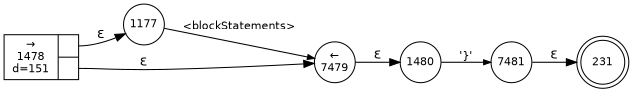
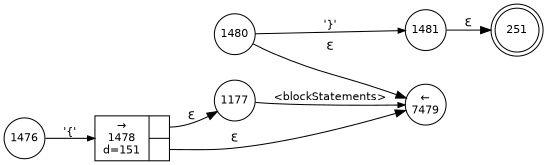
  digraph {
    fontname="DejaVu Sans"
    rankdir=LR
    node [fixedsize=true fontname="DejaVu Sans" fontsize=11 shape=circle peripheries=1]
    edge [fontname="DejaVu Sans"]
-   n1 [label=231 shape=doublecircle width=.6 peripheries=""]
+   n1 [label=251 shape=doublecircle width=.6 peripheries=""]
+   n2 [label=1476 width=.55]
    n3 [fixedsize=false label="{&rarr;\n1478\nd=151|{<p0>|<p1>}}" shape=record]
    n4 [label=1177 width=.55]
    n5 [label="&larr;\n7479" width=.55]
    n6 [label=1480 width=.55]
-   n7 [label=7481 width=.55]
+   n7 [label=1481 width=.55]
+   n2 -> n3 [arrowhead=normal arrowsize=.7 fontsize=11 label="'{'"]
    n3 -> n4 [label="&epsilon;" tailport=p0]
    n3 -> n5 [label="&epsilon;" tailport=p1]
    n4 -> n5 [arrowhead=normal arrowsize=.7 fontsize=11 label="<blockStatements>"]
-   n5 -> n6 [label="&epsilon;"]
+   n6 -> n5 [label="&epsilon;"]
    n6 -> n7 [arrowhead=normal arrowsize=.7 fontsize=11 label="'}'"]
    n7 -> n1 [label="&epsilon;"]
  }
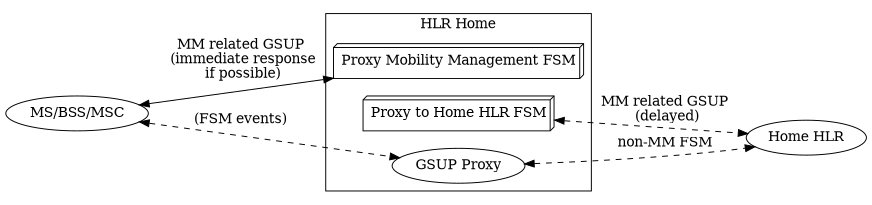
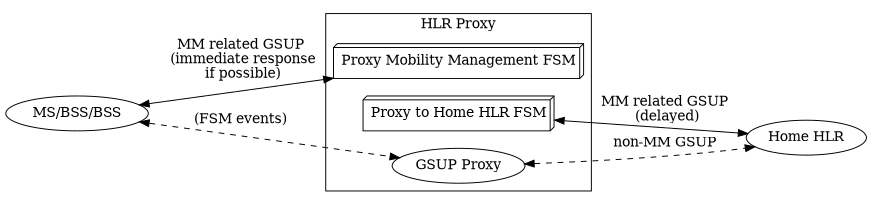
  digraph {
    labelloc=t
    rankdir=LR
    edge [dir=both]
    n1 [label="Proxy Mobility Management FSM" shape=box3d]
    n2 [label="Proxy to Home HLR FSM" shape=box3d]
    n3 [label="GSUP Proxy"]
    n4 [label="Home HLR"]
-   n5 [label="MS/BSS/MSC"]
+   n5 [label="MS/BSS/BSS"]
    subgraph cluster_1 {
-     label="HLR Home"
+     label="HLR Proxy"
      n1
      n2
      n3
    }
-   n2 -> n4 [label="MM related GSUP\n (delayed)" style=dashed]
-   n3 -> n4 [label="non-MM FSM" style=dashed]
+   n2 -> n4 [label="MM related GSUP\n (delayed)"]
+   n3 -> n4 [label="non-MM GSUP" style=dashed]
    n5 -> n1 [label="MM related GSUP\n (immediate response\n if possible)"]
    n5 -> n3 [label="(FSM events)" style=dashed]
  }
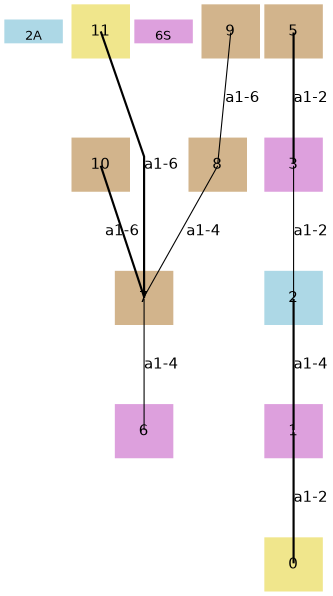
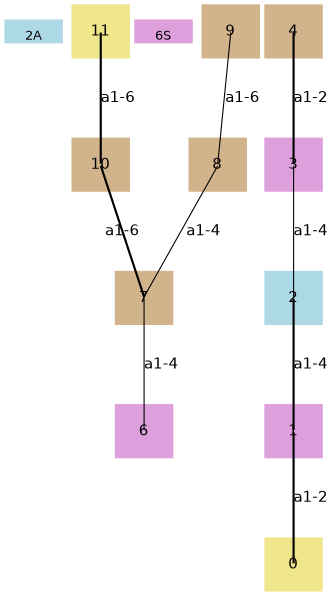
  graph {
    nodesep=0.05
    rankdir=TB
    ranksep=0.8
    splines=false
    node [fillcolor=tan fixedsize=true fontname=DejaVuSans labelfontsize=12 scale=true shape=none style=filled]
    edge [fontname=DejaVuSans headclip=false labelangle=320.0 labeldistance=1.2 labelfontsize=12 style=bold tailclip=false]
    9 [height=0.7]
    n2 [fillcolor=plum fontsize=12 height=0.3 label="6S" labelloc=b shape=plaintext]
    11 [fillcolor=khaki height=0.7]
    n4 [fillcolor=lightblue fontsize=12 height=0.3 label="2A" labelloc=b shape=plaintext]
    8 [height=0.7]
    10 [height=0.7]
    0 [fillcolor=khaki height=0.7]
    1 [fillcolor=plum height=0.7]
    2 [fillcolor=lightblue height=0.7]
    3 [fillcolor=plum height=0.7]
-   4 [height=0.7 label=5]
+   4 [height=0.7]
    6 [fillcolor=plum height=0.7]
    7 [height=0.7]
    subgraph sub_1 {
      rank=same
      9
      n2
    }
    subgraph sub_2 {
      nodesep=0.2
      9
      n2
    }
    subgraph sub_3 {
      rank=same
      11
      n4
    }
    subgraph sub_4 {
      nodesep=0.2
      11
      n4
    }
    9 -- 8 [label="a1-6" style=solid]
    n2 -- 9 [style=invis headclip="" tailclip=""]
-   11 -- 7 [label="a1-6"]
+   11 -- 10 [label="a1-6"]
    n4 -- 11 [style=invis headclip="" tailclip=""]
    8 -- 7 [label="a1-4" style=solid]
    10 -- 7 [label="a1-6"]
    1 -- 0 [label="a1-2"]
    2 -- 1 [label="a1-4"]
-   3 -- 2 [label="a1-2" style=solid]
+   3 -- 2 [label="a1-4" style=solid]
    4 -- 3 [label="a1-2"]
    7 -- 6 [label="a1-4" style=solid]
  }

##########

Task goal =
How many lines of the records contain the string "subgraph", counting only exact-case matches? Reply with the number alone.

Solution to the problem =
5